New Delhi, September 22: The Delhi High Court on Tuesday expressed displeasure at Telecom Regulatory Authority of India (TRAI) for failing to take action against any unregistered telemarketers who are engaged in the activity of unsolicited commercial communications (UCC).

A Bench of Chief Justice D.N. Patel and Justice Prateek Jalan asked the telecom regulator why it has not taken any action against anybody till now. “Take action against some persons so that remaining persons fall in line,” the Court said, as reported by The Hindu.

During the hearing, the Bench raised serious objection to TRAI’s counsel for taking the court to definition of various regulations instead of showing the actual progress in the action initiated against unregistered telemarketers.

When TRAI’s counsel argued that showcause notices have been issued to various individuals and entities, the Bench shoot back saying, “Showcause notice is not an action. It is the process of taking action. Show us the progress that you have taken action against 10 persons”.

“There is a wrong notion in your (TRAI) mind that showcause notice is an action. We will impose cost upon you for every adjournment,” the Bench cautioned.

The High Court was hearing Paytm’s petition which claimed that telecom operators are not blocking those who are defrauding its customers by “phishing” activities over various mobile networks.

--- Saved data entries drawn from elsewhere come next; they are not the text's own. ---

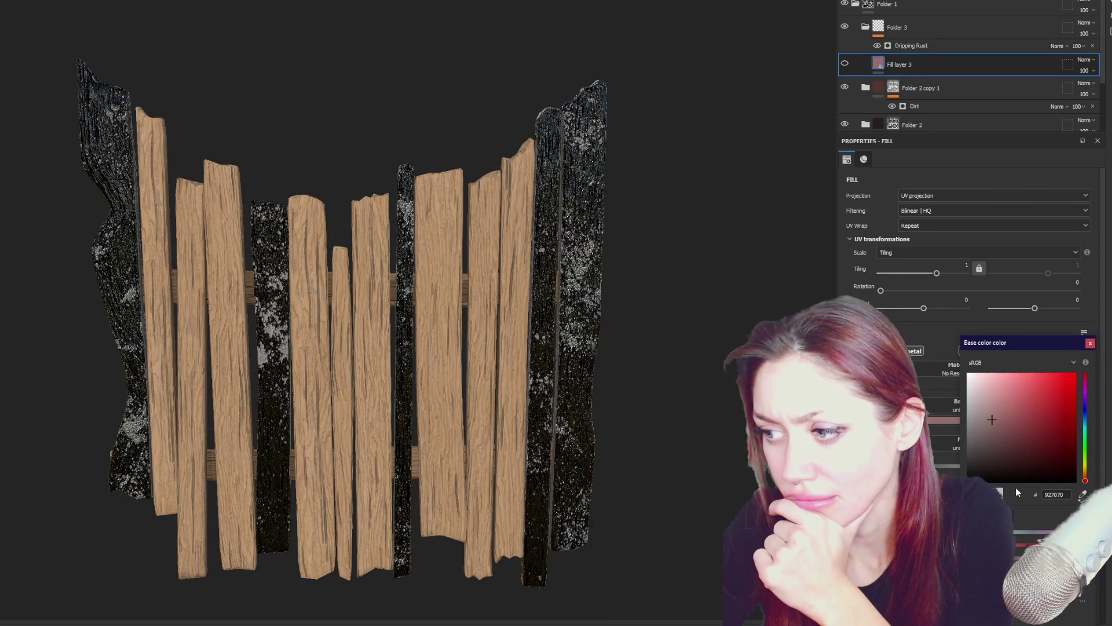
drag(1083, 463, 1085, 456)
click(1020, 462)
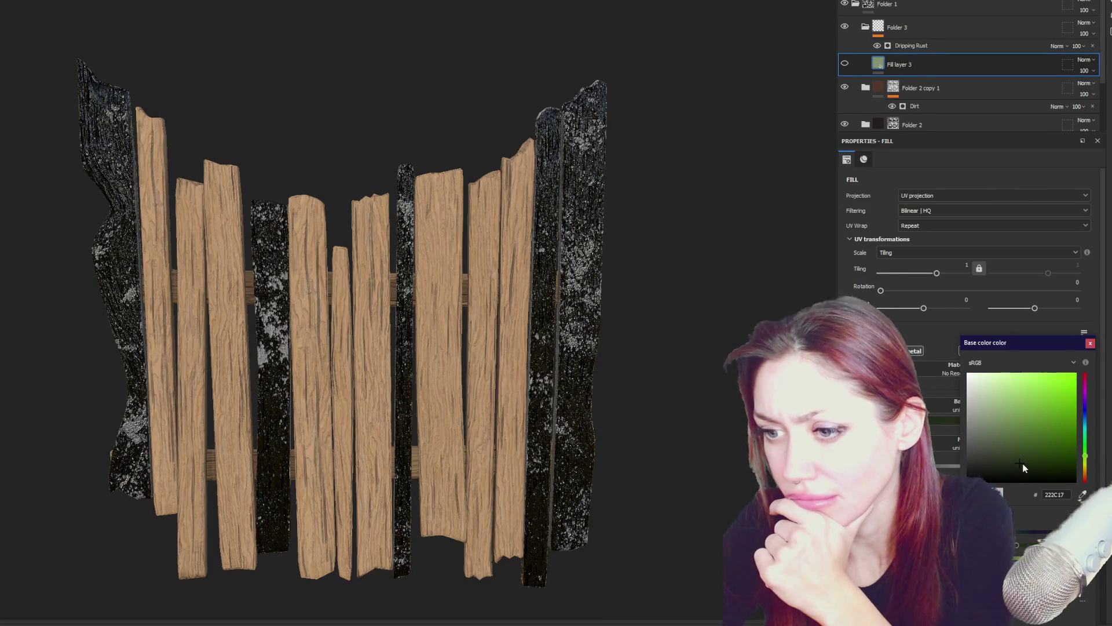
click(1041, 409)
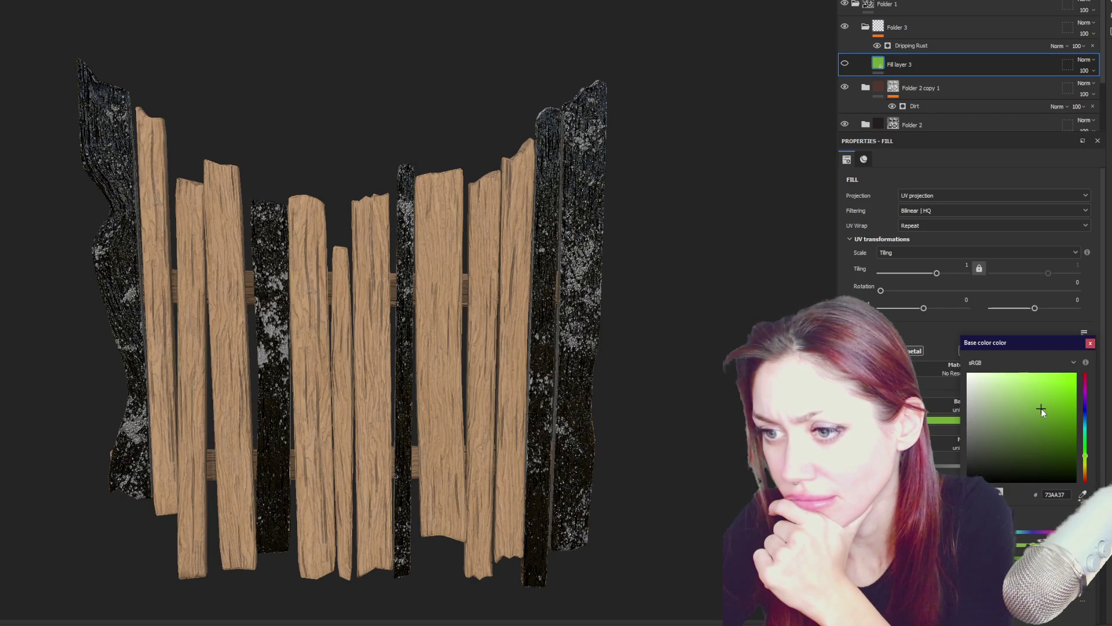
drag(1047, 404, 1076, 374)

Senior advocate Dushyant Dave, appearing for Paytm, had claimed that due to the large number of unregistered players, Paytm was experiencing fraud of its customers to the tune of ₹1-2 crore each month.

Dave said there must be some timeline attached to the notices issued by TRAI so that there is progress in the action taken against unregistered telemarketers.

TRAI’s counsel said that as on September 18, 2020 more than 1.62 lakh ‘header’ have been registered the purpose of sending commercial communications.

‘Header’ is an alphanumeric string of maximum eleven characters or numbers assigned to an individual, business or legal entity to send commercial communications under the Telecom Commercial Communications Customer Preferences Regulations (TCCCPR).

On the Bench asking, “how many ‘header’ are there which are floating around in the system at the moment,”, TRAI said that under the previous regime there used to be 9 lakh ‘header’ which could be attributed to duplication, active and inactive ‘header’.

“Nobody is saying that you are to investigate fraud like a police. But then you would want to have a telecom architecture which makes it difficult for persons to commit fraudulent transactions,” the Bench remarked.

The High Court directed TRAI to show progress on action taken by next date of hearing.